I pulled to the top of Vivian’s driveway. The dogs were barking like crazy. Naturally, I was tense. It was more than my animal allergies, which are not to be taken lightly. I mean when I start sneezing, look out. I’ve endured marathon sneezing bouts that should be entered in the
Guinness Book of World Records.

“Hear those dogs, Howie?” I held the phone out the window. “It’s enough to give a person a headache.”

“I hear them. Go home and forget all this stuff. Pack up and return to New York.”

“Thanks for the advice. I certainly couldn’t have figured that out on my own.”

“Nora—”

“You know, Howie, if I’d followed your advice when I was checking into that other murder, I never would have uncovered all the information about Dad.”

“I know, I know. That was good work.”

I smiled at the acknowledgement.

Vivian appeared on the front steps and I hung up. Red sweatshirt, jeans, brassy hair.
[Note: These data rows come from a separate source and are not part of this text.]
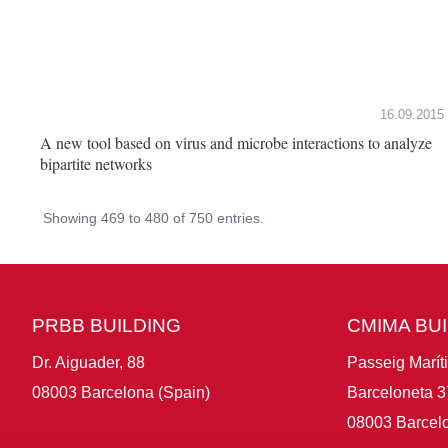
16.09.2015
A new tool based on virus and microbe interactions to analyze
bipartite networks
Showing 469 to 480 of 750 entries.
PRBB BUILDING
CMIMA BU
Dr. Aiguader, 88
Passeig Marít
08003 Barcelona (Spain)
Barceloneta 3
08003 Barcelo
Had she changed out of her gold sweatshirt?

I wondered what she would have to say about Buster’s death, whether she would be relieved or not. One had to assume she wasn’t all that sad, even though the man had been a neighbor for many years. I wondered if she were the one I’d seen running away, and if so, what she’d been up to. All I could think of was that she might have done something to Verney before I arrived. But what? He was a man in tiptop condition, she an overweight, middle-aged woman. Overpowering him was out of the question.
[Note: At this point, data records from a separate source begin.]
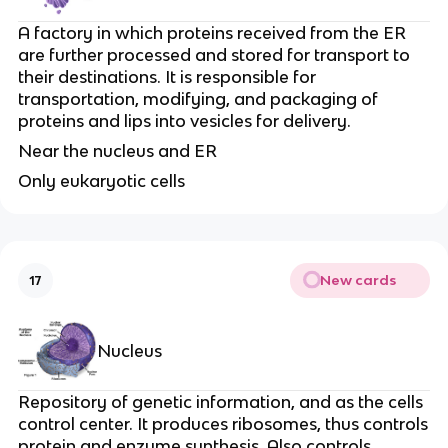
A factory in which proteins received from the ER
are further processed and stored for transport to
their destinations. It is responsible for
transportation, modifying, and packaging of
proteins and lips into vesicles for delivery.
Near the nucleus and ER
Only eukaryotic cells
New cards
17
Nucleus
Repository of genetic information, and as the cells
control center. It produces ribosomes, thus controls
protein and enzyme synthesis. Also controls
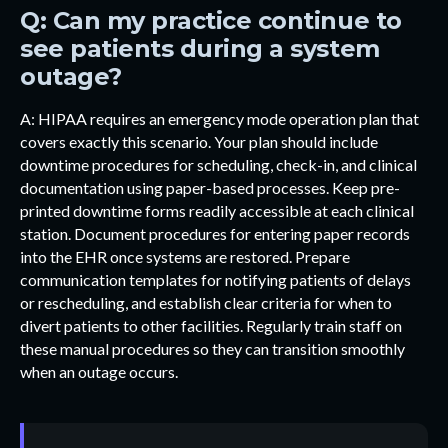
Q: Can my practice continue to
see patients during a system
outage?
A: HIPAA requires an emergency mode operation plan that
covers exactly this scenario. Your plan should include
downtime procedures for scheduling, check-in, and clinical
documentation using paper-based processes. Keep pre-
printed downtime forms readily accessible at each clinical
station. Document procedures for entering paper records
into the EHR once systems are restored. Prepare
communication templates for notifying patients of delays
or rescheduling, and establish clear criteria for when to
divert patients to other facilities. Regularly train staff on
these manual procedures so they can transition smoothly
when an outage occurs.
If by some miracle or trickery, she’d managed to murder him, how would she react to me, a possible witness? Sic the dog pack on me? Maybe I should invest in special body armor clothing. Or a bulletproof vest. From what I’ve seen on those crime shows, the vests are bulky and make you look as if you’re packing on the pounds. Very unattractive. Someone should work on that. Slim the profile.

I wondered what Vivian might have been doing at Buster’s place. The more I thought about it the more certain I was that I’d seen her running away.

Maybe there was a good and natural explanation for his death. I hoped so.

Vivian stood on the steps and shushed the Pomeranians again. They paid no attention.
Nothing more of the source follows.